═══ Given text ═══

The Believing Brain - Michael Shermer [140]
We did not see any increased activation of the parts of the brain normally engaged during reasoning. What we saw instead was a network of emotion circuits lighting up, including circuits hypothesized to be involved in regulating emotion, and circuits known to be involved in resolving conflicts. Essentially, it appears as if partisans twirl the cognitive kaleidoscope until they get the conclusions they want, and then they get massively reinforced for it, with the elimination of negative emotional states and activation of positive ones.
Hindsight Bias
In a type of time-reversal confirmation bias, the hindsight bias is the tendency to reconstruct the past to fit with present knowledge. Once an event has occurred, we look back and reconstruct how it happened, why it had to happen that way and not some other way, and why we should have seen it coming all along.9 Such “Monday-morning quarterbacking” is literally evident on the Monday mornings following a weekend filled with football games. We all know what plays should have been called … after the outcome. Ditto the stock market and the endless parade of financial experts whose prognostications are quickly forgotten as they shift to post hoc analysis after the market closes. It’s easy to “buy low, sell high” once you have perfect information, which is available only after the fact when it is too late.
The hindsight bias is on prominent display after a major disaster, when everyone thinks that they know how and why it happened, and why our experts and leaders should have seen it coming. NASA engineers should have known that the O-ring on the space shuttle Challenger’s solid rocket booster joints would fail in freezing temperatures leading to a massive explosion, or that a small foam strike on the leading edge of the wing of the space shuttle Columbia would result in its destruction upon reentry. Such highly improbable and unpredictable events become not only probable but practically certain after they happen. The hand-wringing and finger-pointing by the members of NASA’s investigative commissions tasked with determining the causes of the two space shuttle disasters were case studies in the hindsight bias. Had such certainty really existed before the fact, then of course different actions would have been taken.

═══

— Direction A —
According to the Believing Brain excerpt, why is it easy to "buy low, sell high" in hindsight? Answer in one to three sentences.
— Direction B —
Update the Believing Brain excerpt, beginning at the words "The Believing Brain" and stopping after "of positive ones.", with "kaleidoscope" changed to "prism".
The lines after this point are not needed.

═══ Supplied information ═══

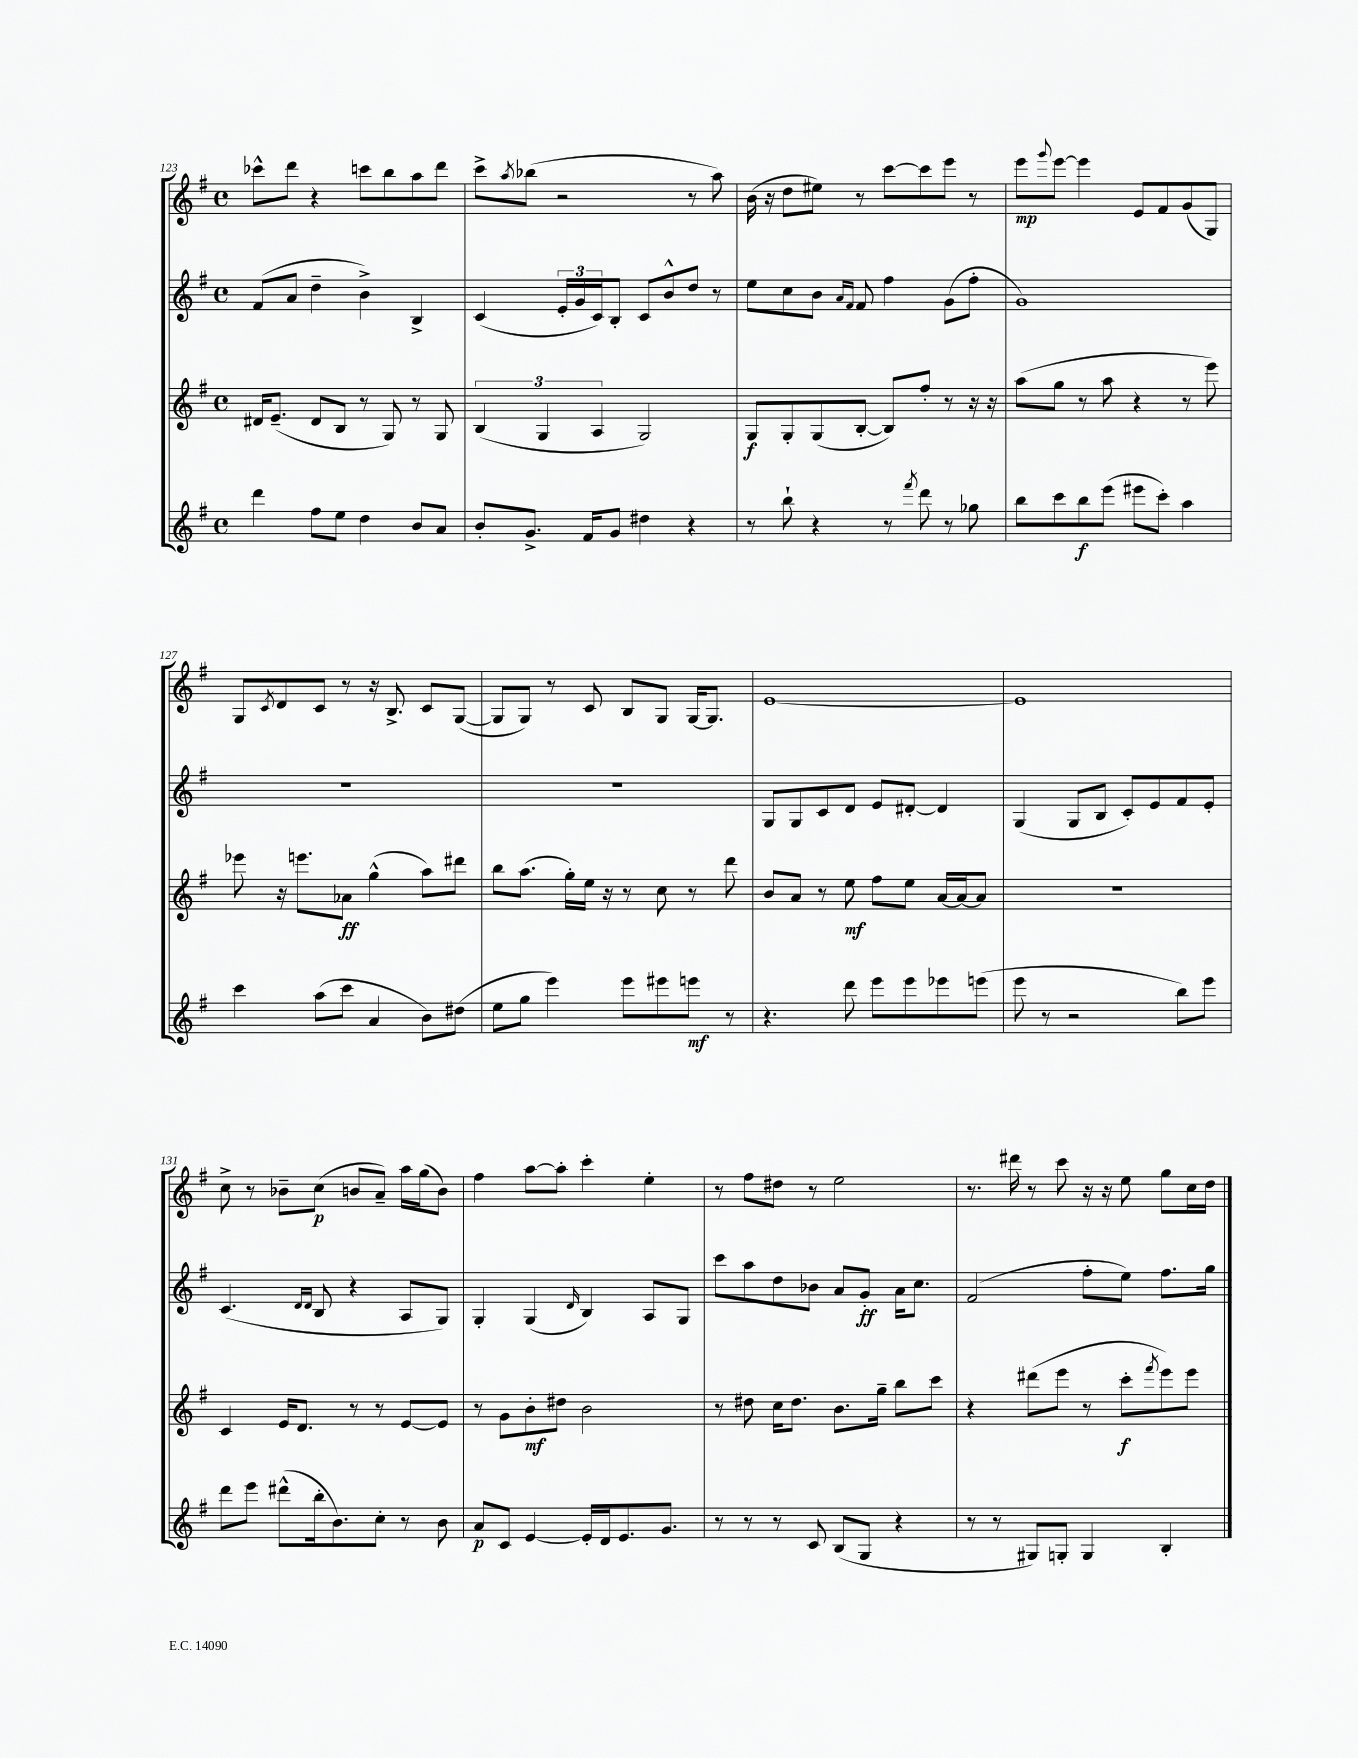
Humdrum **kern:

**kern	**kern	**kern	**kern
*staff4	*staff3	*staff2	*staff1
*clefG2	*clefG2	*clefG2	*clefG2
*k[f#]	*k[f#]	*k[f#]	*k[f#]
*M4/4	*M4/4	*M4/4	*M4/4
*met(c)	*met(c)	*met(c)	*met(c)
4ddd\	16d#/LK	(8f#/L	8ccc-^^\L
.	(8.e~/J	.	.
.	.	8a/J	8ddd\J
8ff#\L	8d#/L	4dd~\	4r
8ee\J	8B/J	.	.
4dd\	8r	4b^\)	8ccc\L
.	8G/)	.	8bb\
8b/L	8r	4B^/	8aa\
8a/J	8G/	.	8ddd\J
=	=	=	=
8b'/L	(6B/	(4c/	8ccc^\L
.	.	.	8qaa/
8.g^/J	.	.	(8bb-\J
.	6G/	.	.
.	.	24e'/LL	2r
.	.	24g/	.
16f#/LK	.	.	.
.	6A/	24c/J)	.
8g/J	.	8B'/J	.
4dd#\	2G/)	8c/L	.
.	.	8b^^/	.
4r	.	8dd/J	8r
.	.	8r	8aa\)
=	=	=	=
8r	8G/L	8ee\L	(16b\
.	.	.	16r
8bb`\	8G'/	8cc\	8dd\L
4r	(8G/	8b\J	8ee#\J)
.	.	16qqa/LL	.
.	.	16qqf#/JJ	.
.	[8B'/J	8f#/	8r
8r	8B/]L)	4ff#\	[8ccc\L
8qfff#/	.	.	.
8ddd\	8ff#'/J	.	8ccc\]
8r	8r	(8g\L	8eee\J
8gg-\	16r	8ff#'\J	8r
.	16r	.	.
=	=	=	=
8bb\L	(8aa\L	1g)	8eee\L
.	.	.	8qqggg/
8ccc\	8gg\J	.	[8eee\J
8bb\	8r	.	4eee\]
(8eee\J	8aa\	.	.
8eee#\L	4r	.	8e/L
8ccc'\J)	.	.	8f#/
4aa\	8r	.	(8g/
.	8eee\)	.	8G/J)
=	=	=	=
4ccc\	8eee-\	1r	8G/L
.	.	.	8qc/
.	16r	.	8d/
.	8.eee\L	.	.
(8aa\L	.	.	8c/J
8ccc\J	8a-\J	.	8r
4a/	(4gg^^\	.	16r
.	.	.	8.B^/
8b\L)	8aa\L)	.	8c/L
(8dd#\J	8ddd#\J	.	([8G/J
=	=	=	=
8ee\L	8bb\L	1r	8G/]L
8gg\J	(8.aa\J	.	8G/J)
4eee\)	.	.	8r
.	16gg'\LL)	.	.
.	16ee\JJ	.	8c/
.	16r	.	.
8eee\L	8r	.	8B/L
8eee#\	8cc\	.	8G/J
8eee\J	8r	.	[16G/LK
.	.	.	8.G/]J
8r	8ddd\	.	.
=	=	=	=
4.r	8b/L	8G/L	[1e
.	8a/J	8G/	.
.	8r	8c/	.
8ddd\	8ee\	8d/J	.
8eee\L	8ff#\L	8e/L	.
8eee\	8ee\J	[8d#'/J	.
8eee-\	[16a/LL	4d#/]	.
.	16a/_J	.	.
(8eee\J	8a/]J	.	.
=	=	=	=
8eee\	1r	(4G/	1e]
8r	.	.	.
2r	.	8G/L	.
.	.	8B/J	.
.	.	8c'/L)	.
.	.	8e/	.
8bb\L)	.	8f#/	.
8eee\J	.	8e'/J	.
=	=	=	=
8ddd\L	4c/	(4.c/	8cc^\
8eee\J	.	.	8r
(8ddd#^^\L	16e/LK	.	8b-~\L
.	8.d/J	.	.
.	.	16qqd/LL	.
.	.	16qqd/JJ	.
16bb'\k	.	8B/	(8cc\J
8.b\)	.	.	.
.	8r	4r	8b/L
8cc'\J	8r	.	8a~/J)
8r	[8e/L	8A/L	16aa\LL
.	.	.	(16gg\J
8b\	8e/]J	8G/J)	8b\J)
=	=	=	=
8a/L	8r	4G'/	4ff#\
8c/J	8g\L	.	.
[4e/	8b'\	(4G/	[8aa\L
.	8dd#\J	.	8aa'\]J
.	.	16qqd/	.
16e'/]LL	2b\	4B/)	4ccc'\
16d/J	.	.	.
8.e/	.	.	.
.	.	8A/L	4ee'\
8.g/J	.	.	.
.	.	8G/J	.
=	=	=	=
8r	8r	8ccc\L	8r
8r	8dd#\	8aa\	8ff#\L
8r	16cc\LK	8dd\	8dd#\J
.	8.dd#\J	.	.
8c/	.	8b-\J	8r
(8B/L	8.b\L	8a/L	2ee\
8G/J	.	8g'/J	.
.	16gg~\Jk	.	.
4r	8bb\L	16a\LK	.
.	.	8.cc\J	.
.	8ccc\J	.	.
=	=	=	=
8r	4r	(2f#/	8.r
8r	.	.	.
.	.	.	16ddd#\
8G#/L)	(8ddd#\L	.	8r
8G'/J	8eee\J	.	8ccc\
4G/	8r	8ff#'\L	16r
.	.	.	16r
.	8ccc'\L	8ee\J)	8ee\
.	8qfff#/	.	.
4B'/	8eee\)	8.ff#\L	8gg\L
.	8eee\J	.	16cc\L
.	.	16gg\Jk	16dd\JJ
==	==	==	==
*-	*-	*-	*-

═══

— Full output A —
It is easy because you then have perfect information. That information is available only after the fact, when it is too late to act on it.

— Full output B —
The Believing Brain - Michael Shermer [140]
We did not see any increased activation of the parts of the brain normally engaged during reasoning. What we saw instead was a network of emotion circuits lighting up, including circuits hypothesized to be involved in regulating emotion, and circuits known to be involved in resolving conflicts. Essentially, it appears as if partisans twirl the cognitive prism until they get the conclusions they want, and then they get massively reinforced for it, with the elimination of negative emotional states and activation of positive ones.